The many problems with bad security patches
One might perhaps accuse me of getting overly worked up about bad security patches. Is it really such a big deal if a security patch has a flaw?
My answer is yes, because there are a number of bad consequences when security patches are untrustworthy:
- it discourages people from installing them. As we've seen repeatedly,
having more insecure systems around endangers everyone, whether
it is on the Internet or behind your firewall.
- a broken but 'secure' machine is not really an improvement over a
functional but insecure machine. In both cases the overall system
is not functional, assuming that you consider security as part of
the overall system functionality.
(Of course the devil is in the details, specifically what broke and what the security issue was, and also how important security is; in some environments being completely turned off is preferred to being insecure. I am assuming here that the breakage is in something relatively important.)
- you can't use security patches to solve the security issue right
now, because you have to put patches through testing in order to
see if they broke anything this time and if so, what. At best you
can use the release of a security patch as a signpost that your
system really is vulnerable to some general issue, and that you
need to get working on some sort of a fix.
(Yes, yes, test everything.
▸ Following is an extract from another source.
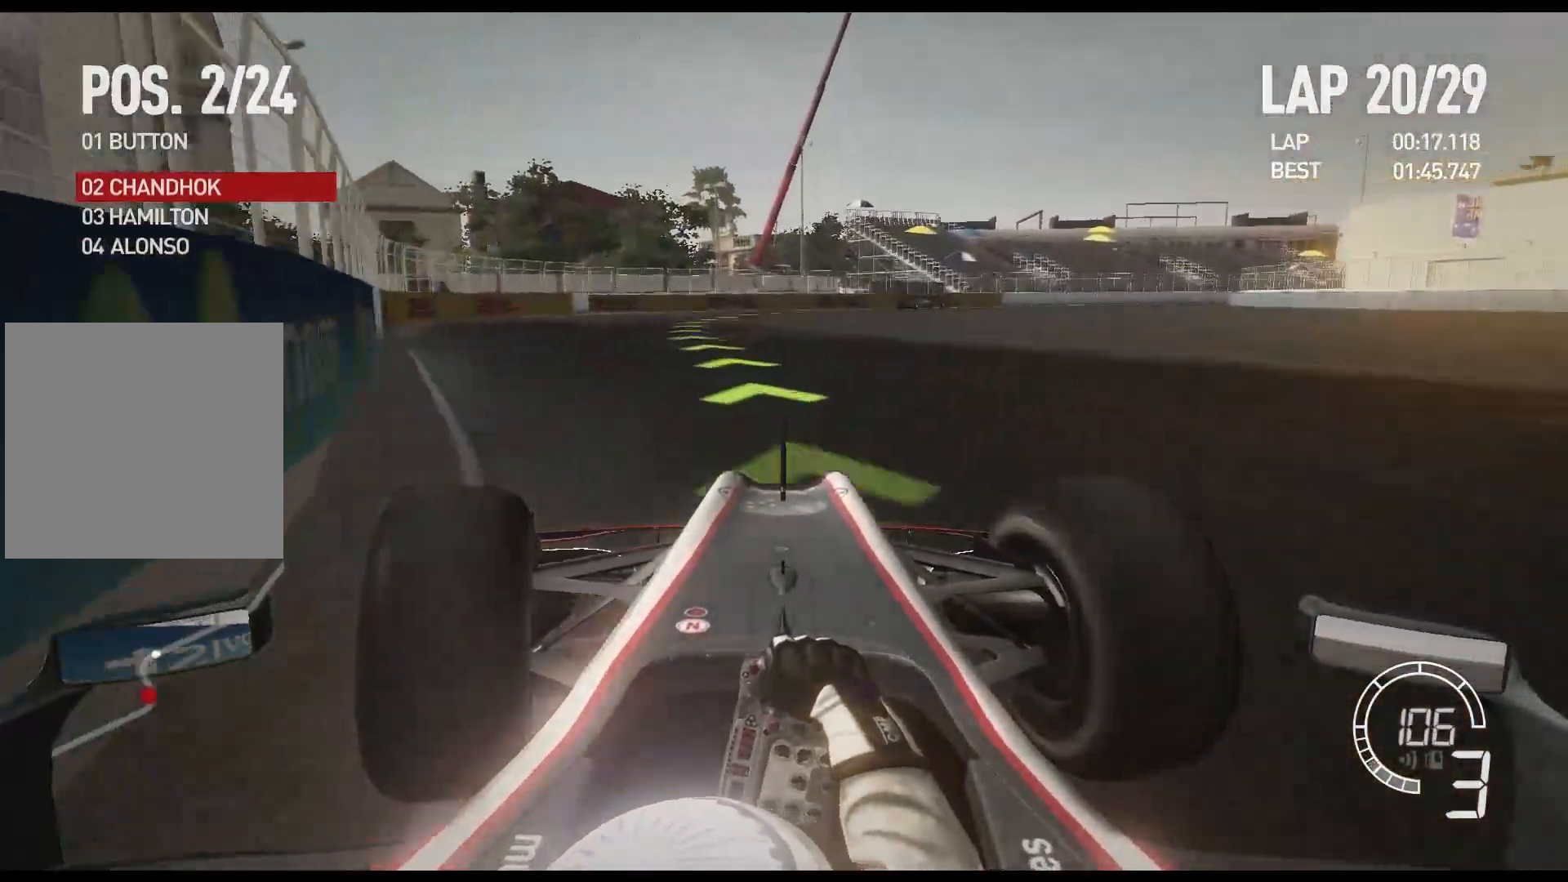
{"buttons": ["R2"], "left_stick": "right", "right_stick": "center", "events": [[267, "left_stick", "center"], [417, "left_stick", "right"]]}
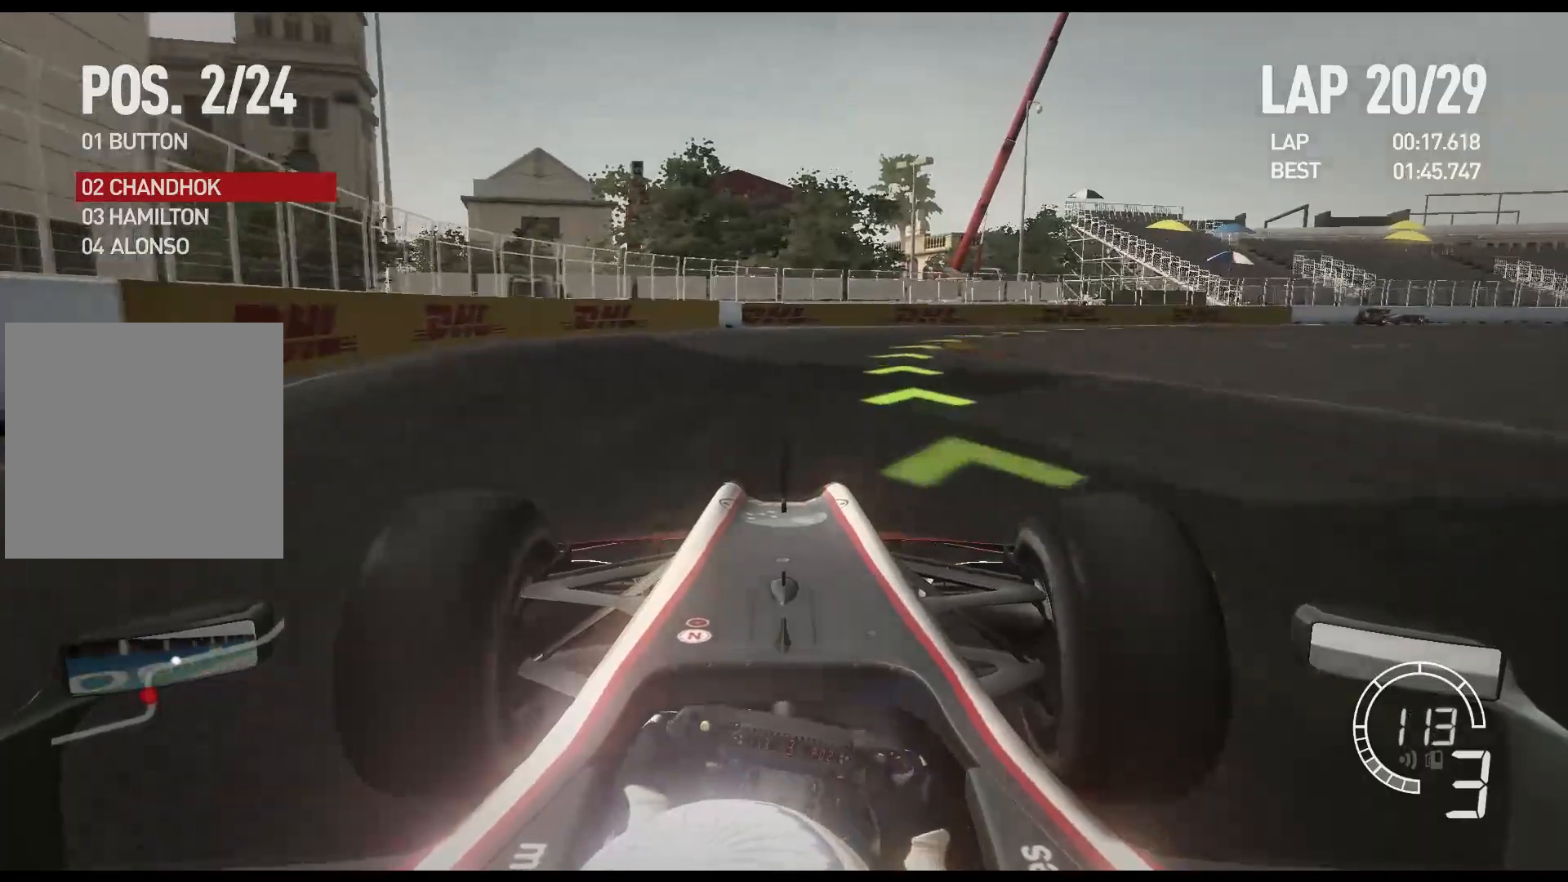
{"buttons": ["R2"], "left_stick": "right", "right_stick": "center", "events": []}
Wouldn't it be nice if you didn't have to? And in theory that is the promise of security patches; the only change they are supposed to introduce is a security fix, and thus they should be safe to apply under almost all circumstances.)
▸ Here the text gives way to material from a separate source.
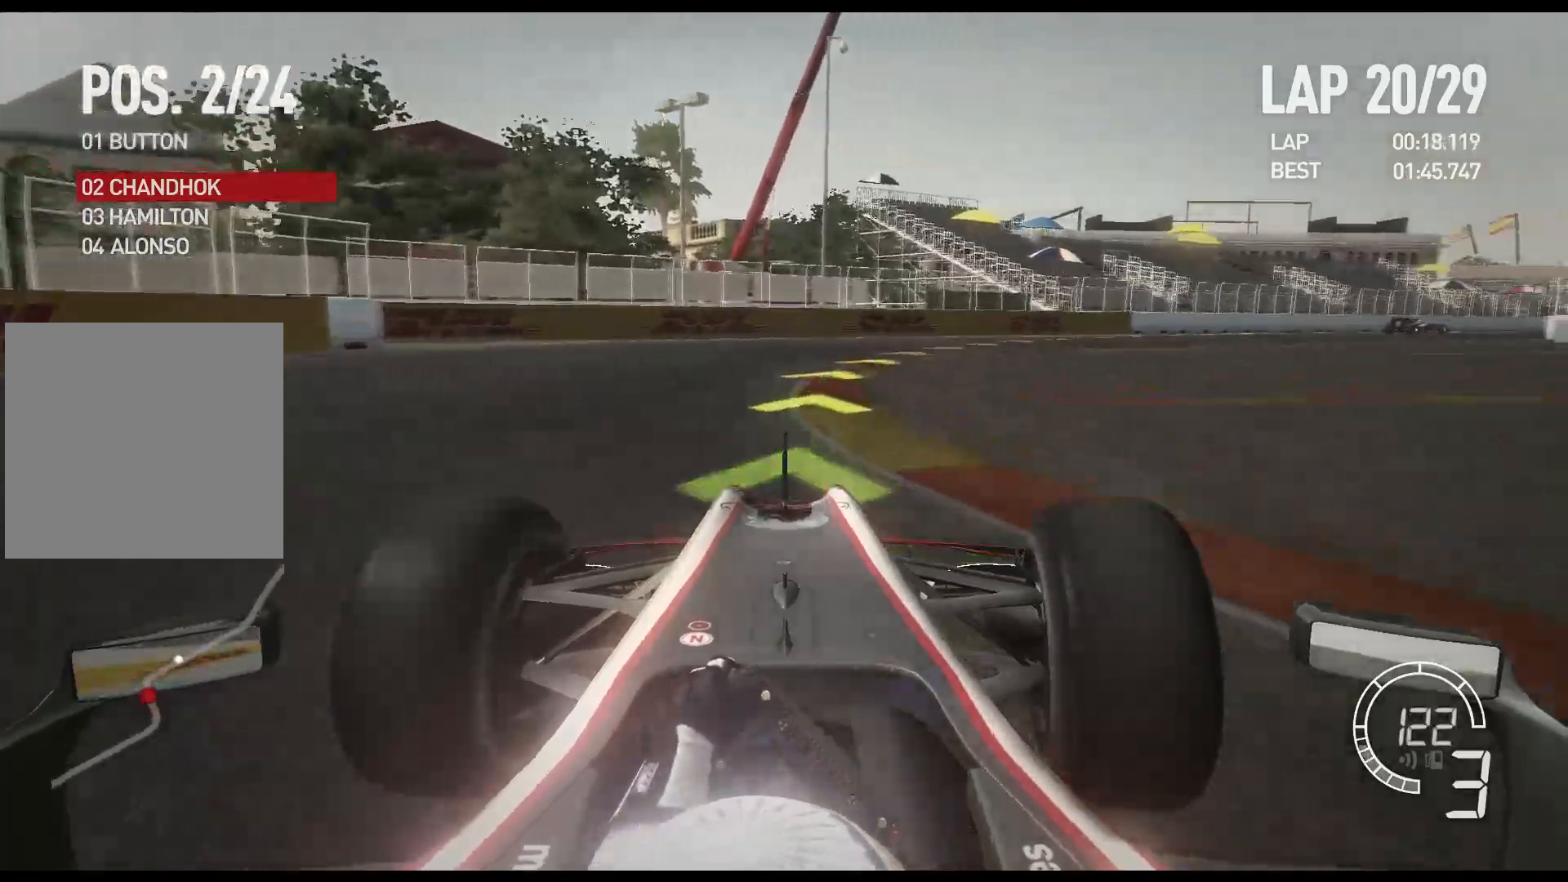
{"buttons": ["R2"], "left_stick": "right", "right_stick": "center", "events": []}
- they increase the overhead of security in general, in both people's
time and in hardware needs. All else being equal, this overhead has
to come out of somewhere, in actual useful work not getting done
and machines not getting used for useful things.
- if sysadmins believe vendors and do rush installs of what turn out to be bad patches, we lose credibility and thus our overall ability to influence people. This is bad because there are security things that people should listen to you about; you really don't want to be the sysadmin that cried wolf.
Collectively, this set of consequences is pretty bad news. Hence my strong opinions on the issue.